Our readers may have noticed that recently, The Hamiltonian has published a number of articles that are highly critical of the city, particularly highlighting the apparent lack of formality and rigor when it comes to delivering results on behalf of Hamiltonians.

We anticipated a chilly reception from those at City Hall, and we suspect that’s what we’ve received. However, in line with our motto, “Sometimes Tough; Always Fair,” we’ve remained just that. In our coverage, we’ve suggested that Hamilton would benefit from a media presence that takes a more critical look at what happens at City Hall — perhaps more so than usual.

We were pleased to read Scott Radley’s recent piece in today’s Hamilton Spectator. Using the TD Coliseum renovation and its ticking countdown clock as a metaphor, Radley didn’t pull any punches.

In our view, it’s vital that a mainstream journalist in Hamilton breaks from the polite script and voices what residents are already saying at coffee shops, bus stops, and council chambers: why can the private sector get things done, while City Hall can’t even finish a washroom?

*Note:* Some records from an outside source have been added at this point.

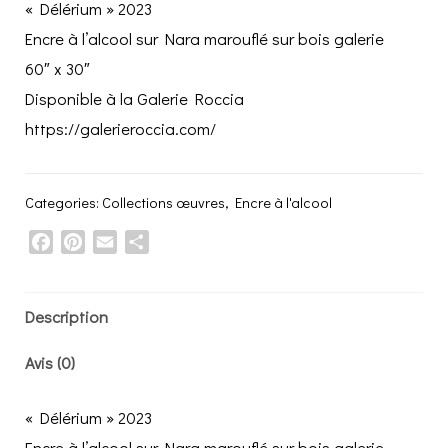
« Délérium » 2023
Encre à l’alcool sur Nara marouflé sur bois galerie
60″ x 30″
Disponible à la Galerie Roccia
https://galerieroccia.com/
Categories:
Collections œuvres
,
Encre à l'alcool
Facebook
Pinterest
Email
Share
Description
Avis (0)
« Délérium » 2023
Encre à l’alcool sur Nara marouflé sur bois galerie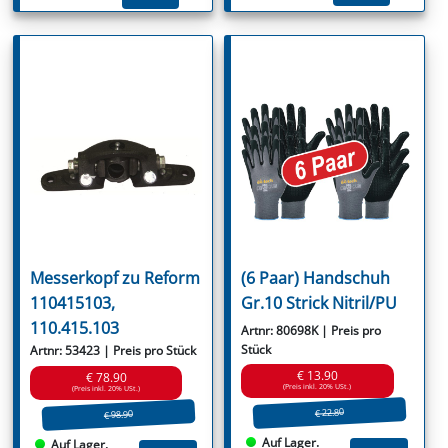
Messerkopf zu Reform
(6 Paar) Handschuh
110415103,
Gr.10 Strick Nitril/PU
110.415.103
Artnr: 80698K | Preis pro
Stück
Artnr: 53423 | Preis pro Stück
€ 13.90
€ 78.90
(Preis inkl. 20% USt.)
(Preis inkl. 20% USt.)
€ 22.80
€ 98.90
Auf Lager.
Auf Lager.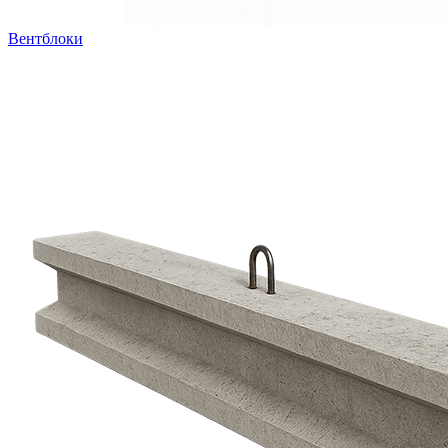
Вентблоки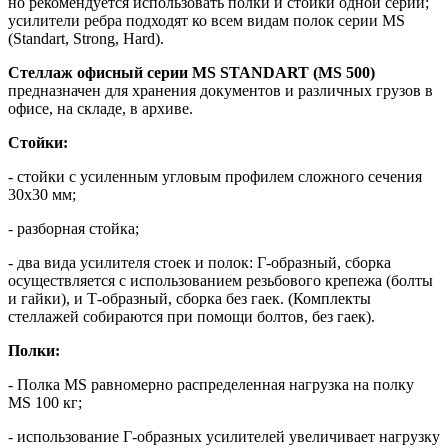
но рекомендуется использовать полки и стойки одной серии;
усилители ребра подходят ко всем видам полок серии MS
(Standart, Strong, Hard).
Стеллаж офисный серии MS STANDART (MS 500)
предназначен для хранения документов и различных грузов в
офисе, на складе, в архиве.
Стойки:
- стойки с усиленным угловым профилем сложного сечения
30х30 мм;
- разборная стойка;
- два вида усилителя стоек и полок: Г-образный, сборка
осуществляется с использованием резьбового крепежа (болты
и гайки), и Т-образный, сборка без гаек. (Комплекты
стеллажей собираются при помощи болтов, без гаек).
Полки:
- Полка MS равномерно распределенная нагрузка на полку
MS 100 кг;
- использование Г-образных усилителей увеличивает нагрузку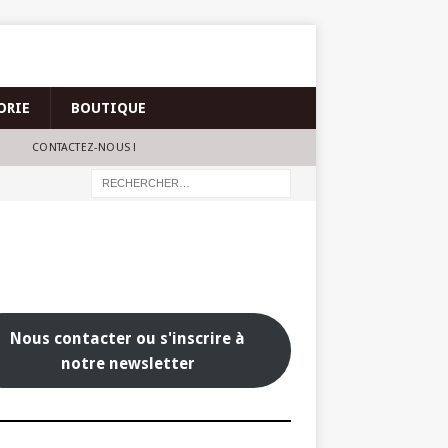
ORIE
BOUTIQUE
CONTACTEZ-NOUS !
Nous contacter ou s'inscrire à
notre newsletter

Rather than describe Radley’s piece in detail, it’s best that you read it yourself in today’s Spectator. Better still, subscribe to The Spec (note: The Hamiltonian offers this recommendation with no affiliation to The Spec).

What made this column stand out wasn’t the critique itself — Hamiltonians are already well aware of it — but the fact that someone in the mainstream  spoke the truth, without varnish. The tone was direct. The frustration was genuine.

The reporter’s challenge was clear: learn from the private sector’s discipline. Embrace urgency, pride, and accountability. Understand that public trust erodes when projects drag on endlessly and taxpayers are treated as an open wallet.

Accountability isn’t just a slogan — it’s a culture. And cultures don’t change through strategic plans, spin  or communications strategies. They change when the people inside the system decide that failure is no longer acceptable.

The Hamiltonian believes Hamilton deserves this kind of culture shift — one built on urgency, pride, and ownership of outcomes.

When a mainstream journalist has the courage to speak truth to civic power, it reminds us that journalism still matters — not as a megaphone for bureaucracy, but as a conscience for the community.